According to the documents, by the early summer of 1981, State Department intelligence estimated that the Pakistanis were "probably capable of producing a workable device at this time," although the Kahuta enrichment plant was unlikely to produce enough fissile material for a test until 1983.
Pakistan was slated to acquire F-16 fighter-bombers from the US. That prospective sale troubled Indian leaders because a nuclear Pakistan with advanced fighter bombers would be a more formidable adversary.
During the spring of 1982 US diplomats and intelligence collectors found that Pakistani agents were trying to acquire "fabricated shapes" (metal hemispheres for producing nuclear explosive devices) and other sensitive technology for a nuclear program.
Suggesting that Pakistan was starting to cross the line by building a nuclear weapon, these discoveries contributed to the decision to send former CIA deputy director Vernon Walters to meet secretly with General Zia in July and October 1982.
Concerned by new intelligence about the Pakistani nuclear program, in July 1982, the Reagan administration sent former CIA deputy director General Vernon Walters to meet secretly with Pakistani dictator General Muhammad Zia-ul-Haq.
US intelligence had detected an upswing of clandestine Pakistani efforts to procure nuclear weapons-related technology and unwanted publicity could jeopardize US government economic and military aid to Pakistan, a key ally in the secret war against Soviet forces in Afghanistan.
During Walters' October 1982 visit, Zia told him of his meeting with Saudi Arabia's King Fahd who had told him that agents from an unspecified country had attempted to sell him a nuclear device for USD 250 million.
Zia advised Fahd not to "touch the offer with a barge pole." A controversial element in the F-16 sale was whether the US would comply with Pakistani requests that it include the same radar system as the most advanced US model.
While top CIA officials warned that the Pakistanis were likely to share the technology with China, Secretary of State George Shultz and other officials believed, ironically, that denying Pakistani requests would make that country less responsive to US nonproliferation goals.

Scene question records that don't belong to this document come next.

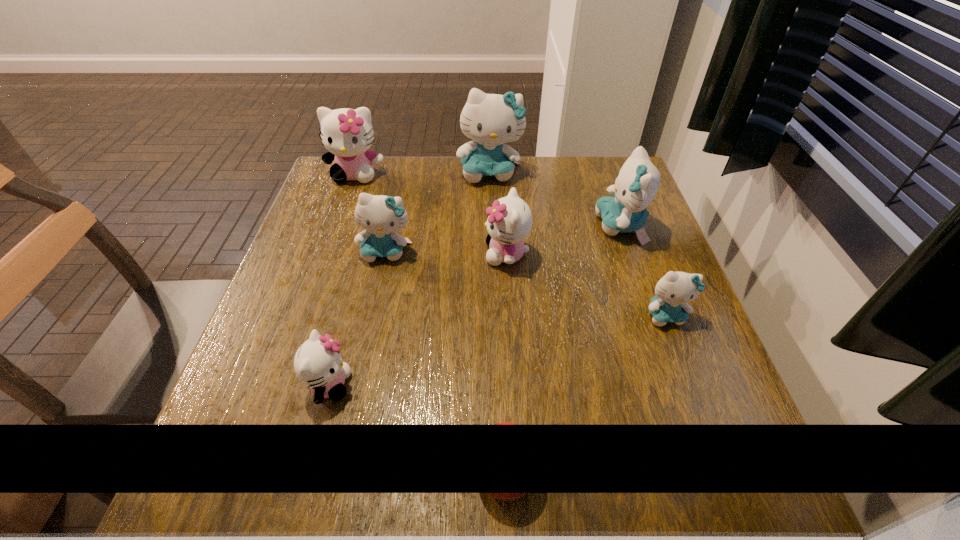
At what (x,y) coordinates should I click in order to perform the action: click on blank space located on the front-facing side of the rightmost white kitten. Please return your answer as a coordinate pair (x, y). This screenshot has width=960, height=540. Looking at the image, I should click on (322, 254).

You are a GUI agent. You are given a task and a screenshot of the screen. Output one action in this format:
    pyautogui.click(x=<x>, y=<y>)
    Task: Click on the free spot located on the face of the leftmost blue kitten
    This screenshot has height=540, width=960.
    Given the screenshot: What is the action you would take?
    pyautogui.click(x=370, y=327)

I want to click on free spot located on the front-facing side of the nearest kitten, so click(535, 386).

Find the location of `vacant space positioned 0.130m on the face of the sixth farthest object`. vacant space positioned 0.130m on the face of the sixth farthest object is located at coordinates (693, 390).

This screenshot has width=960, height=540. In order to click on vacant space located on the back of the nearest object in this screenshot , I will do `click(502, 393)`.

Locate an element on the screen. object present at the near edge is located at coordinates (505, 423).

Locate an element on the screen. This screenshot has width=960, height=540. object present at the far left corner is located at coordinates (347, 134).

In the image, there is a desktop. Where is `vacant space at the far edge`? This screenshot has width=960, height=540. vacant space at the far edge is located at coordinates (535, 182).

Where is `vacant space at the near edge`? The image size is (960, 540). vacant space at the near edge is located at coordinates (609, 468).

This screenshot has width=960, height=540. In order to click on free space at the left edge of the desktop in this screenshot , I will do `click(360, 266)`.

With Pakistan's efforts to acquire sensitive technology continuing, in December 1982 Secretary of State Shultz warned President Reagan of the "overwhelming evidence that Zia has been breaking his assurances."

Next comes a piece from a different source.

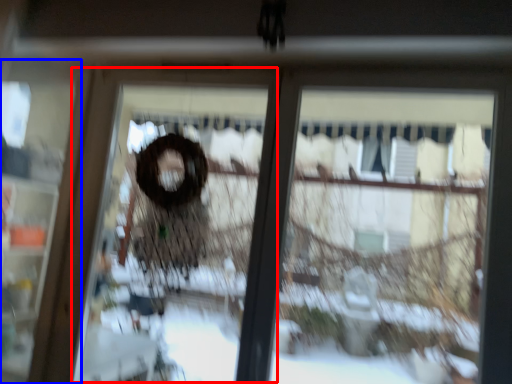
Question: Which object is further to the camera taking this photo, screen door (highlighted by a red box) or screen door (highlighted by a blue box)?

Choices:
 (A) screen door
 (B) screen door

Answer: (B)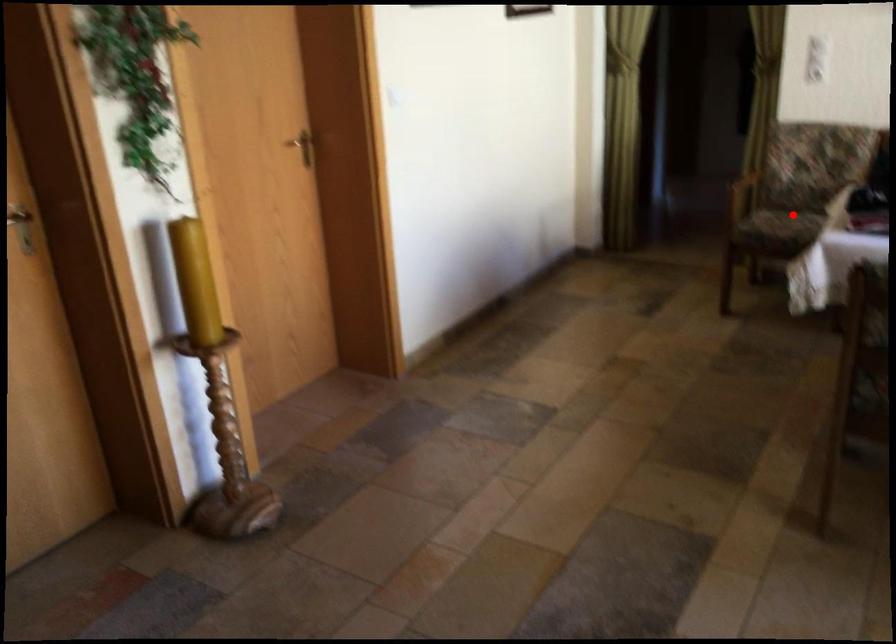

He also expressed concern that Pakistan would make sensitive nuclear technology available to "unstable Arab countries."
In June 1986 ACDA director Kenneth Adelman wrote that Zia has "lied to us again" about violations of agreements not to produce highly-enriched uranium above a five-percent level. If Washington did not apply real pressure it would reinforce Zia's belief "that he can lie to us with impunity."
In the spring of 1987, senior State Department officials wrote that Pakistani nuclear development activities were proceeding apace and that General Zia was approaching a "threshold which he cannot cross without blatantly violating his pledge not to embarrass the President.
According to documents published today for the first time by the National Security Archive and the Nuclear Proliferation International History Project, Walters told Zia that Washington had "incontrovertible intelligence" that Pakistani representatives had "transferred designs and specifications for nuclear weapons components to purchasing agents in several countries for the purpose of having these nuclear weapons components fabricated for Pakistan."
Confronted with the evidence, Zia acknowledged that the information "must be true," but then denied everything, leading Walters to conclude that either Zia "did not know the facts" or was the "most superb and patriotic liar I have ever met."
While Zia restated earlier promises not to develop a nuclear weapon and made pledges to avoid specific nuclear "firebreaks," officials from Secretary of State George Shultz on down would conclude time and time again, that Zia was breaking his word.